Segment Open

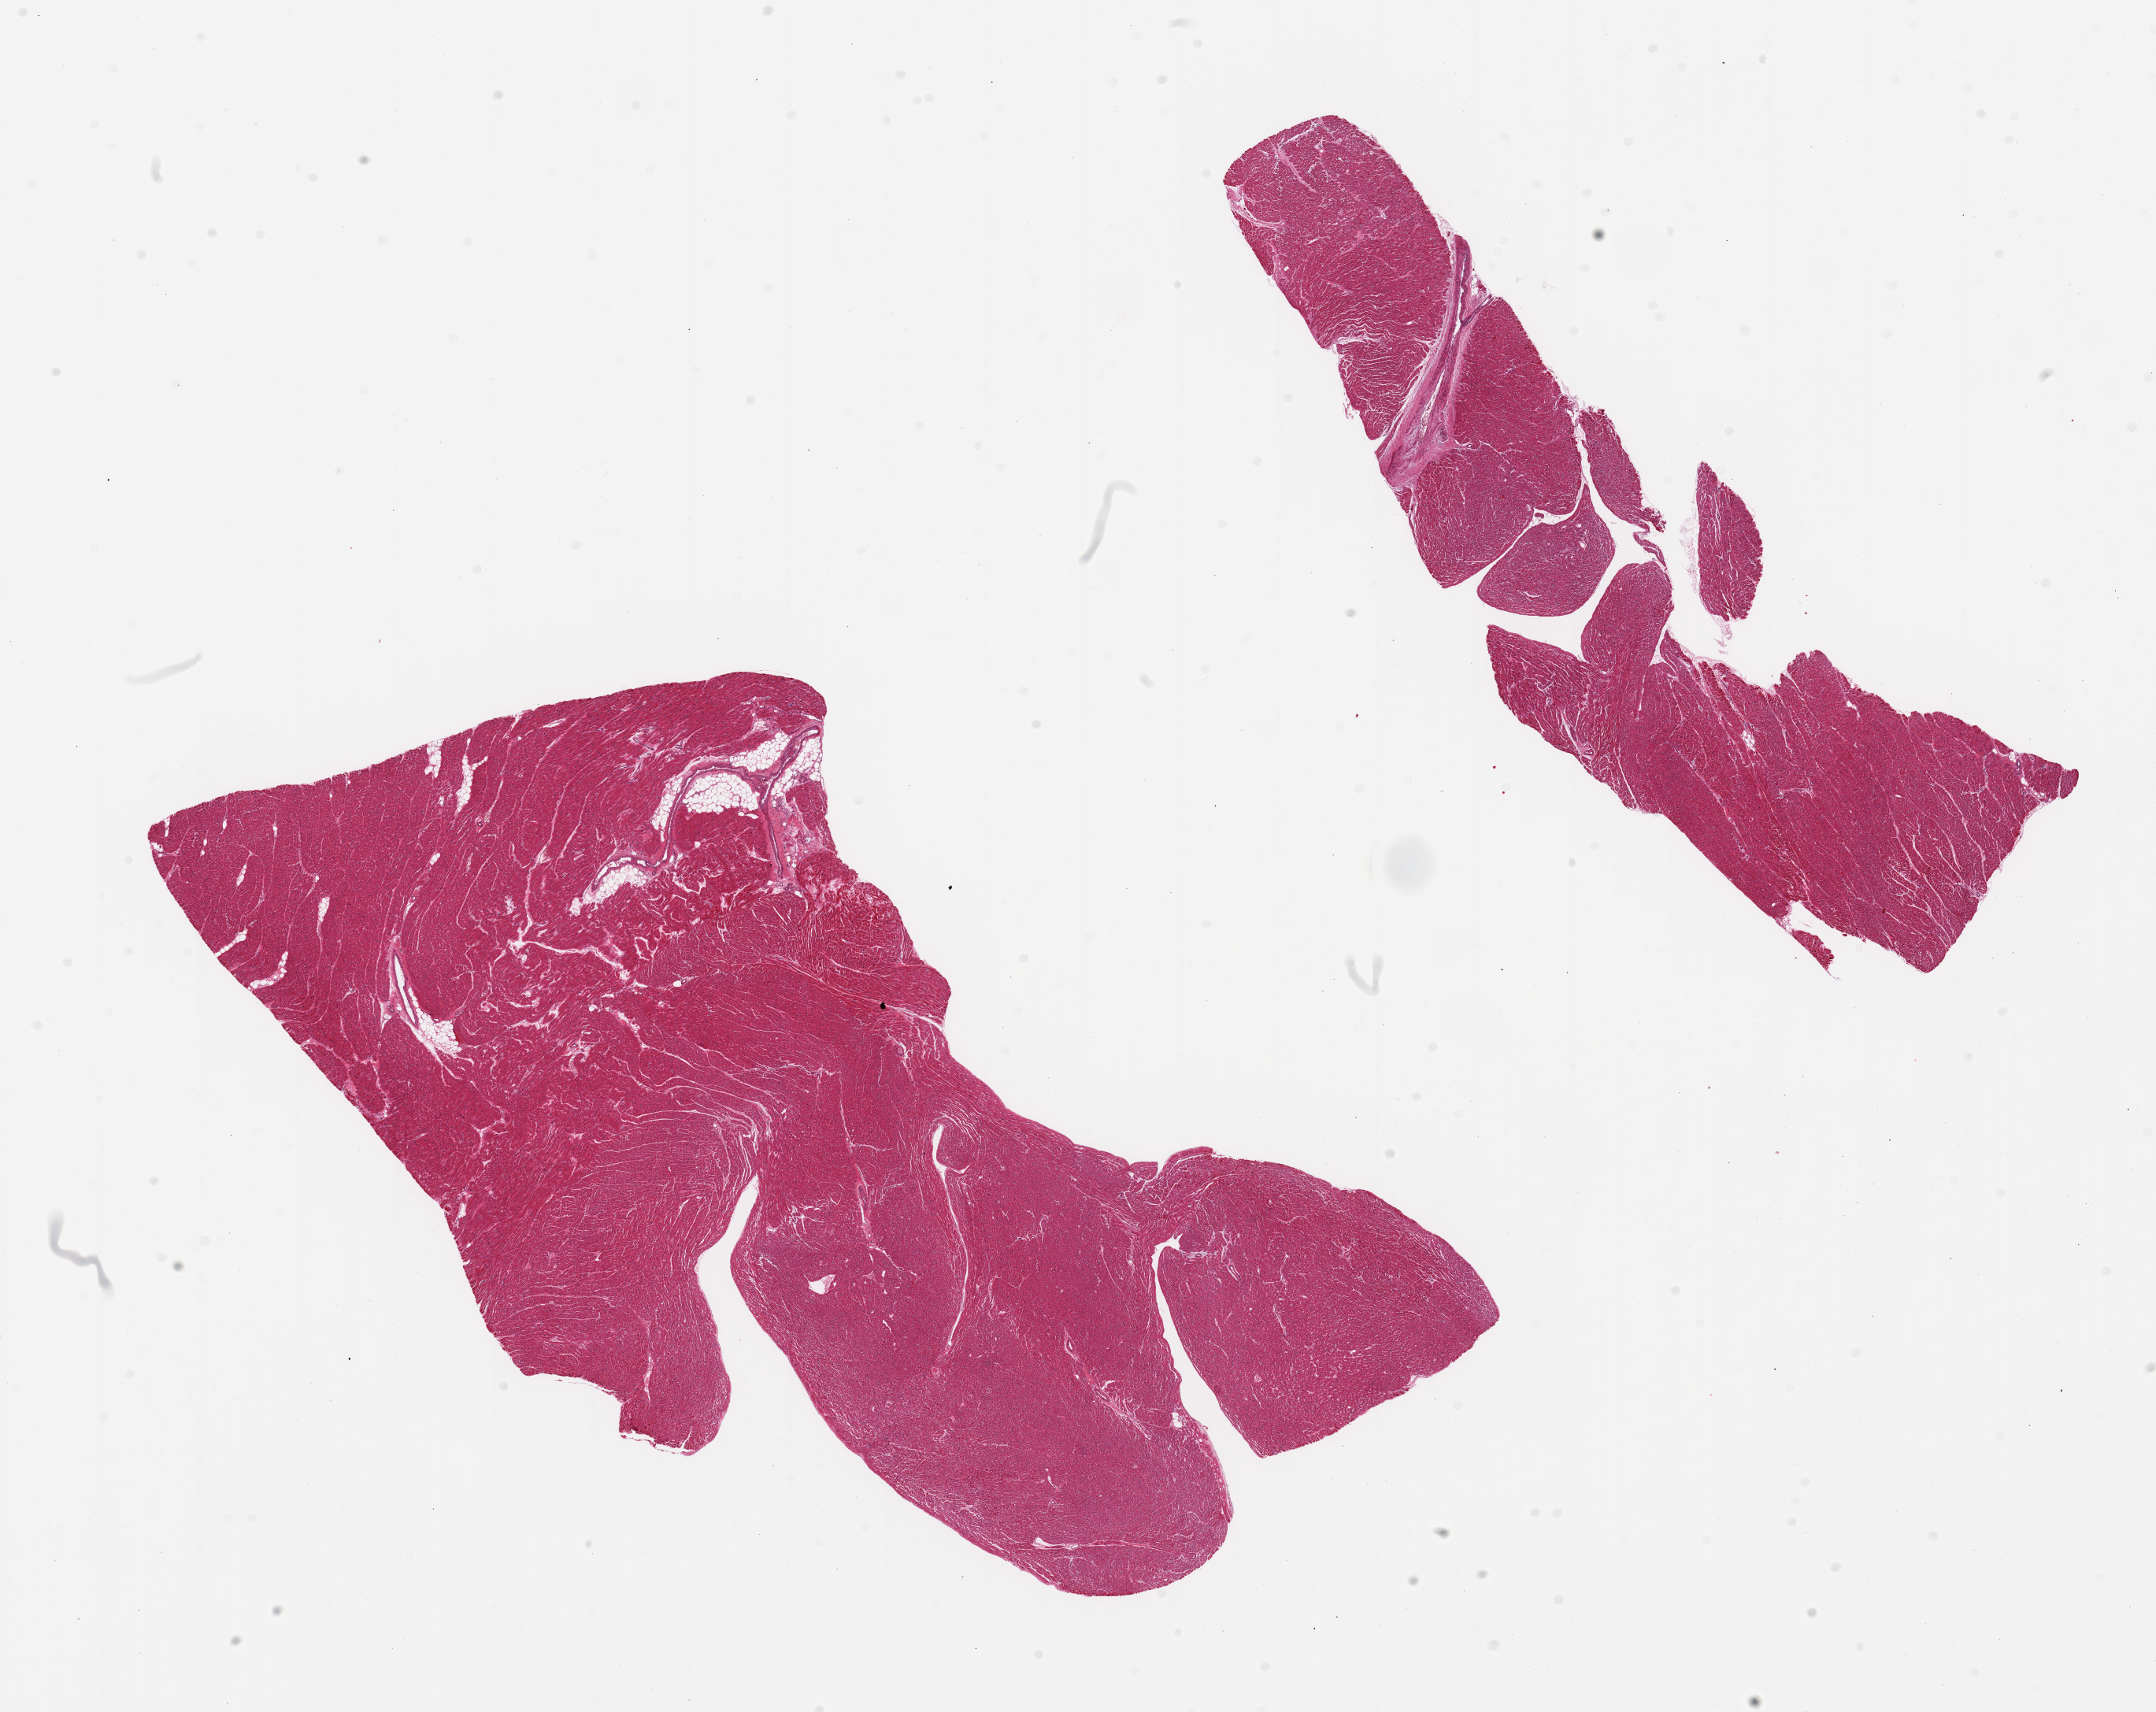
Hematoxylin and eosin (H&E) whole-slide image, low-resolution overview of the scanned area, about 21.7 x 17.2 mm, PAXgene-fixed, paraffin-embedded tissue, sampled site (target tissue): heart, tissue donor sample. Female donor.
Reviewer comment on this tissue sample: 2 pieces; artery bisects smaller piece; no lesions.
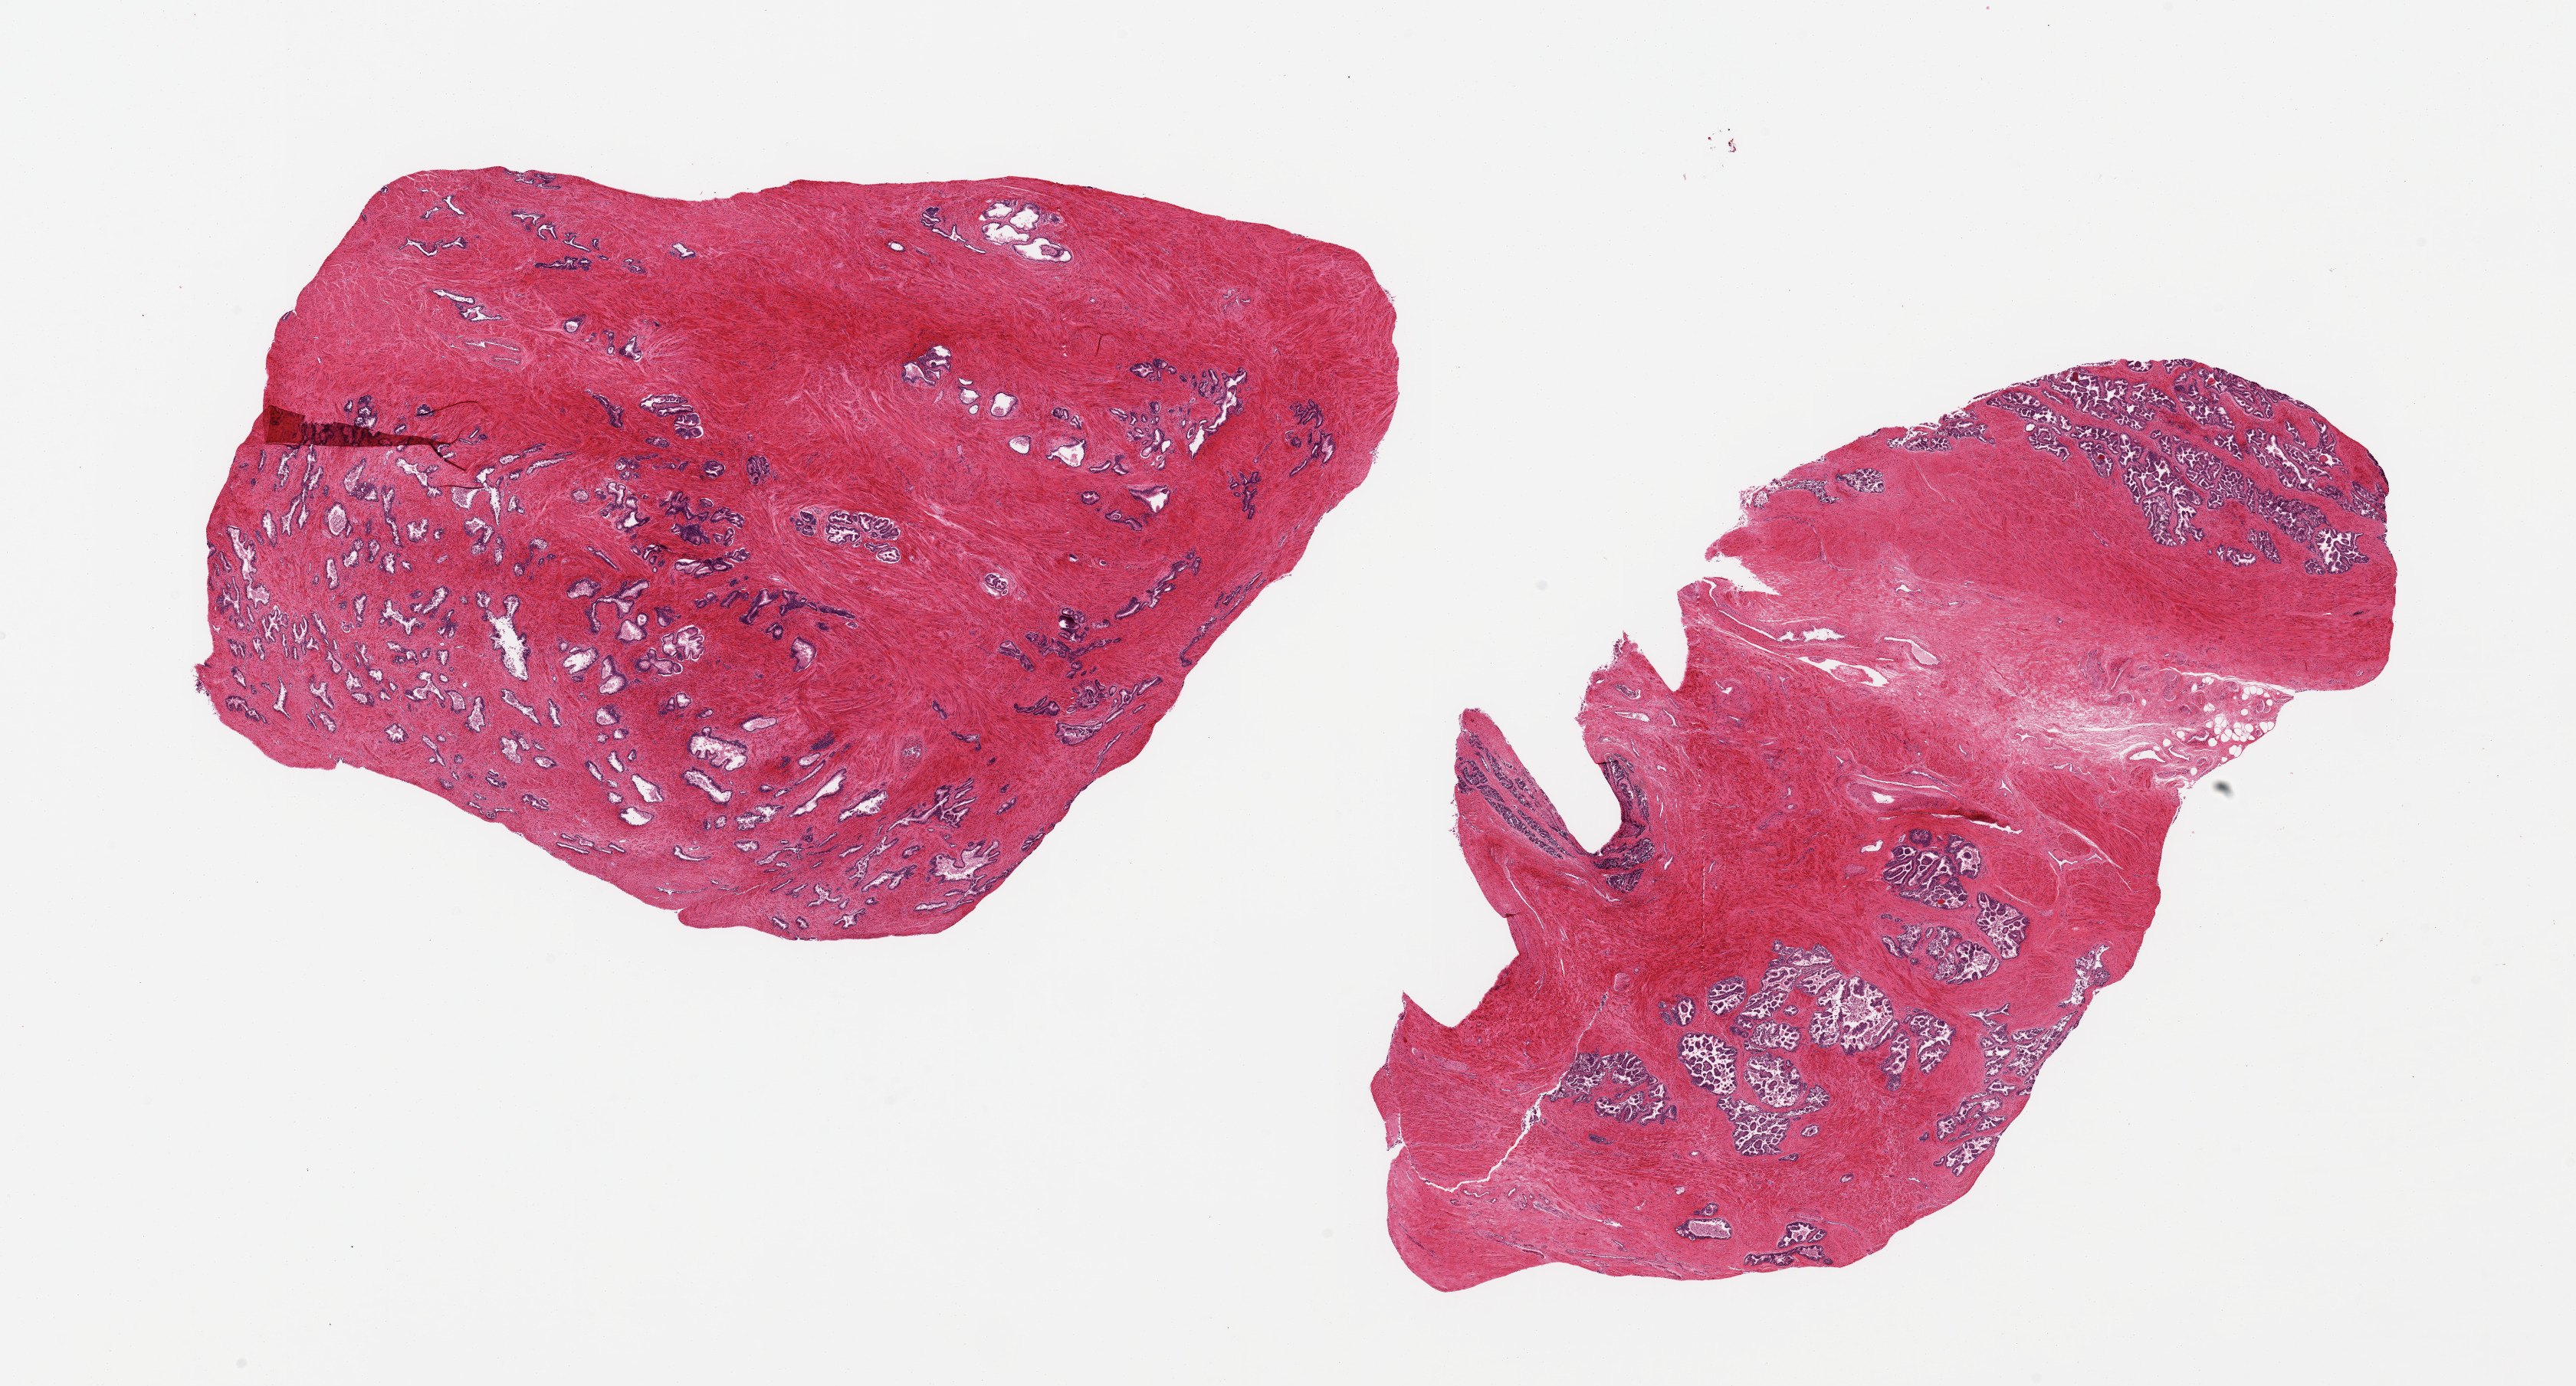
Whole-slide image, haematoxylin and eosin stain, a low-resolution overview of the entire scanned area, about 26.6 x 14.3 mm, PAXgene-fixed, paraffin-embedded tissue, section of prostate (target tissue), donor tissue sample. Donor sex: male.
Pathologist's review note for this sample: 2 pieces; fibromuscular stroma admixed with glands, small portion of seminal vesicle on one piece.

Segment Closed

In the lines above, spot each one that contains the word "fixed" and copy it.

Hematoxylin and eosin (H&E) whole-slide image, low-resolution overview of the scanned area, about 21.7 x 17.2 mm, PAXgene-fixed, paraffin-embedded tissue, sampled site (target tissue): heart, tissue donor sample. Female donor.
Whole-slide image, haematoxylin and eosin stain, a low-resolution overview of the entire scanned area, about 26.6 x 14.3 mm, PAXgene-fixed, paraffin-embedded tissue, section of prostate (target tissue), donor tissue sample. Donor sex: male.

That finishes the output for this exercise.